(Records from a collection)

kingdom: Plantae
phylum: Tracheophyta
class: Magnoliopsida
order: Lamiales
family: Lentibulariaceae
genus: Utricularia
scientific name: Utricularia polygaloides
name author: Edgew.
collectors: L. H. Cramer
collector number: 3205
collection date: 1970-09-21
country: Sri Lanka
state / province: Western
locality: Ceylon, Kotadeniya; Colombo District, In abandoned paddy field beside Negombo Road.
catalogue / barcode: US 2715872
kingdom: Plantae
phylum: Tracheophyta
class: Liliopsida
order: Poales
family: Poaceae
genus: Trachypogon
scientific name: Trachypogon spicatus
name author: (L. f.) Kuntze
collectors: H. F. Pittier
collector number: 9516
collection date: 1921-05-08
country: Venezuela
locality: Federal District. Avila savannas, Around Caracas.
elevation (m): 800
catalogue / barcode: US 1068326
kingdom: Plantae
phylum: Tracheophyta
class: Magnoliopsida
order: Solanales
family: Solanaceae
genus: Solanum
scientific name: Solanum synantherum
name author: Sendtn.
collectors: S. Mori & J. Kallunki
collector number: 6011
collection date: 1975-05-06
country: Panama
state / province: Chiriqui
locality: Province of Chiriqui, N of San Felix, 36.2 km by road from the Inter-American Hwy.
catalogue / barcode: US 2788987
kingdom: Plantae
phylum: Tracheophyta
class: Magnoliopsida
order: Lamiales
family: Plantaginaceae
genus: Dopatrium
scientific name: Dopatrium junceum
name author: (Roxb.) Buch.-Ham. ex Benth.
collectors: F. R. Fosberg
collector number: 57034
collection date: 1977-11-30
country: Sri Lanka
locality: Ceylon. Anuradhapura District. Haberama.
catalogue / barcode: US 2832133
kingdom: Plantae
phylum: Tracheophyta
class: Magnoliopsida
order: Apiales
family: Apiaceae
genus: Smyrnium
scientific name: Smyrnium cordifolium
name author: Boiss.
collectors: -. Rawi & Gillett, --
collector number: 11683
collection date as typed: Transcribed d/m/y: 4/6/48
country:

- [What is expected] In the part of the records that opens with the line containing "name author: Boiss." and runs through the end, swap "collector number" for "collection number" and give those lines again with nothing else changed.

- [Written solution]
name author: Boiss.
collectors: -. Rawi & Gillett, --
collection number: 11683
collection date as typed: Transcribed d/m/y: 4/6/48
country:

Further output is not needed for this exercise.